Abused, robbed, shunned, widows pay high price for spouse’s death

A widow poses for a picture inside her room at the Meera Sahavagini ashram in the pilgrimage town of Vrindavan in the northern Indian state of Uttar Pradesh March 6, 2013.

A widow poses for a picture inside her room at the Meera Sahavagini ashram in the pilgrimage town of Vrindavan in the northern Indian state of Uttar Pradesh March 6, 2013. REUTERS/Adnan Abidi

This International Widows Day, I am calling for greater financial help for millions of widows left struggling while grieving and an end to harmful, degrading traditions.

Cherie Blair CBE QC is president of The Loomba Foundation. She is a leading international human rights lawyer, campaigner for women’s equality, and wife of former British Prime Minister Tony Blair.

We face a colossal yet invisible crisis. Its not something you discuss around the dinner table or see in the mainstream media every day, but it blights the lives of many millions of women. Im talking about widowhood which, apart from the devastation of losing a spouse, brings a great deal of additional loss.

There are around 285 million widows globally, a figure growing ever higher as a result of COVID-19, armed conflict and displacement. Over 115 million of these women live in extreme poverty while trying to care for their children.

Ignored, voiceless, powerless – the abuses and injustices faced by widows serve to impoverish them, leading to their exclusion not just from society but from the economy.

In many parts of the world, but most commonly in developing countries across South Asia, Sub-Saharan Africa and the Middle East, womens status and economic security are tied directly to men. Upon the death of their husbands, many face harmful and humiliating practices. They are dehumanised and stripped of their possessions.

We’ve heard heartbreaking stories of ‘cleansing’ rituals where widows are required to drink the water used to wash their dead husband’s body or made to have sexual intercourse with – or be ‘inherited’ by – their husband’s relative. Often, widows are blamed for the death of their spouse and seen as bringing bad luck. They may have to adopt particular clothing or shave their heads – a mark of their exclusion.

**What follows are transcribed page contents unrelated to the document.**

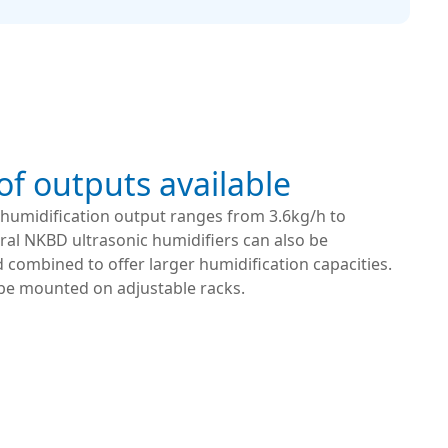
f outputs available
s humidification output ranges from 3.6kg/h to
ral NKBD ultrasonic humidifiers can also be
combined to offer larger humidification capacities.
 be mounted on adjustable racks.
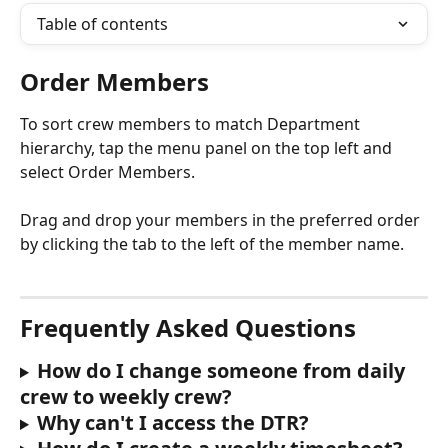
Table of contents
Order Members
To sort crew members to match Department 
hierarchy, tap the menu panel on the top left and 
select Order Members.
Drag and drop your members in the preferred order 
by clicking the tab to the left of the member name.
Frequently Asked Questions 
How do I change someone from daily 
crew to weekly crew?
Why can't I access the DTR?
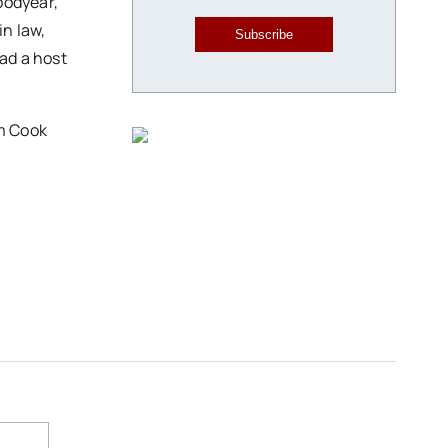
oodyear,
in law,
Subscribe
ad a host
im Cook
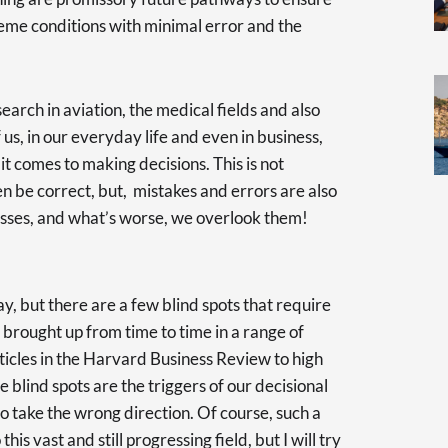
eme conditions with minimal error and the
earch in aviation, the medical fields and also
s, in our everyday life and even in business,
 it comes to making decisions. This is not
n be correct, but, mistakes and errors are also
ocesses, and what’s worse, we overlook them!
 but there are a few blind spots that require
 brought up from time to time in a range of
ticles in the Harvard Business Review to high
 blind spots are the triggers of our decisional
to take the wrong direction. Of course, such a
this vast and still progressing field, but I will try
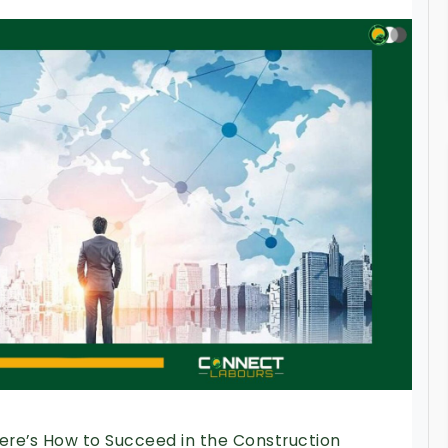
Here’s How to Succeed in the Construction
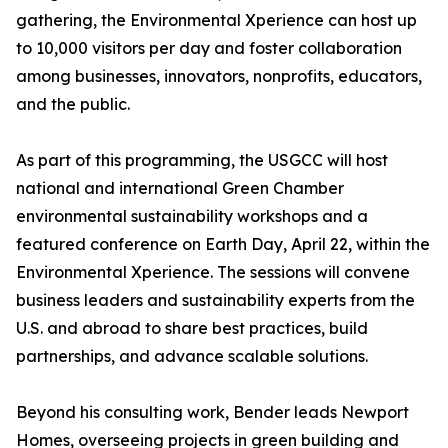
gathering, the Environmental Xperience can host up
to 10,000 visitors per day and foster collaboration
among businesses, innovators, nonprofits, educators,
and the public.
As part of this programming, the USGCC will host
national and international Green Chamber
environmental sustainability workshops and a
featured conference on Earth Day, April 22, within the
Environmental Xperience. The sessions will convene
business leaders and sustainability experts from the
U.S. and abroad to share best practices, build
partnerships, and advance scalable solutions.
Beyond his consulting work, Bender leads Newport
Homes, overseeing projects in green building and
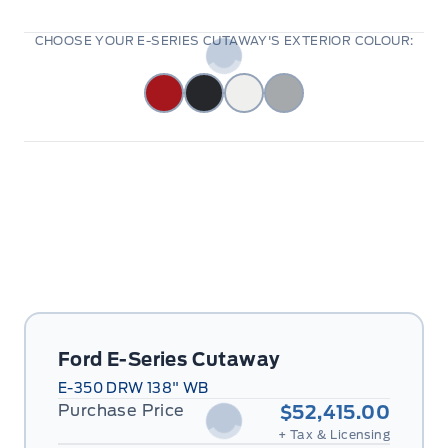
CHOOSE YOUR E-SERIES CUTAWAY'S EXTERIOR COLOUR:
Ford E-Series Cutaway
E-350 DRW 138" WB
Purchase Price
$52,415.00
+ Tax & Licensing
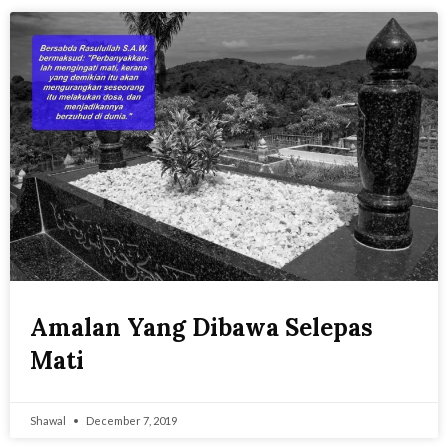
Amalan Yang Dibawa Selepas
Mati
Shawal
December 7, 2019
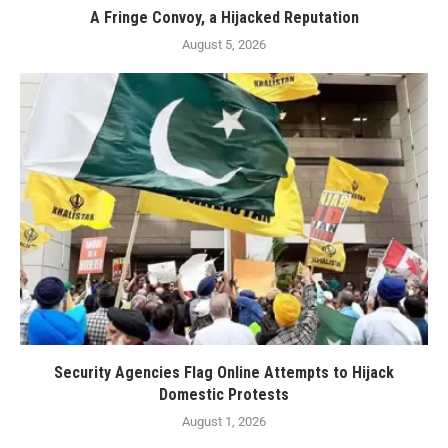
A Fringe Convoy, a Hijacked Reputation
August 5, 2026
Security Agencies Flag Online Attempts to Hijack
Domestic Protests
August 1, 2026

This is unacceptable in the 21st century.

As the world marks International Widows Day on June 23, its our responsibility as an international community to commit to bring them into the formal economy. When this day was established by the United Nations in 2010, we saw a real step forward in awareness of the plight of widows, but theres still a long road ahead. Poverty and widowhood are closely interlinked.

We won’t meet the global Sustainable Development Goals, which seek to eliminate poverty, enable access to education and promote gender equality, unless we tackle the abuses and stigma faced by widows.

In too many places, widows are cut off from any economic lifeline, and the loss of income upon the death of the breadwinner can plunge families into destitution. Widows often have no access to pensions or bank accounts, while a lack of adequate social welfare and healthcare pushes them further under the radar.

In many societies, women are either not allowed to take on employment or are paid pitiful amounts due to discrimination. Childrens education is one of the first things to go, as many are driven to child labour to support their families. All of this perpetuates the ugly cycle of deprivation for generations.

Many widows are also denied inheritance rights and face homelessness, theft of land and loss of property. World Bank findings reveal that, out of 190 economies, 40% limit the property rights of women.

How can we address this? Governments can help solve the crisis by providing micro finance for women, pensions that aren’t linked to marital status, as well as legal and financial assistance to bring an inheritance claim to court. A major block to progress is a lack of literacy, numeracy and business skills among poor widows. One huge area of focus should be breaking down barriers to accessing vocational training.

Training initiatives can help widows earn a fair wage, become self-sufficient, educate their children to transform their future prospects, and build a long-term safety net. Its one of the strongest ways to improve womens economic empowerment. In 2016, we worked on a programme to offer vocational training to 5,000 impoverished widows in India, which had the knock-on effect of supporting 50,000 of their dependents.

Since International Widows Day was established, we've seen governments and local authorities start to shape policies to abolish the cruel custom of ostracising widows. For instance, Kolhapur village in the western Maharashtra region of India recently banned traditional widowhood rites’ whereby women were shunned even by their own relatives.

A bill has also been proposed in Nigeria to impose heavy penalties for carrying out degrading widowhood practices, and were seeing efforts in the United States to bring forward a resolution to eliminate widow abuses globally.

It is my deep hope that many more nations will follow these examples. Widows deserve to come out of the shadows.

Any views expressed in this opinion piece are those of the author and not of Context or the Thomson Reuters Foundation.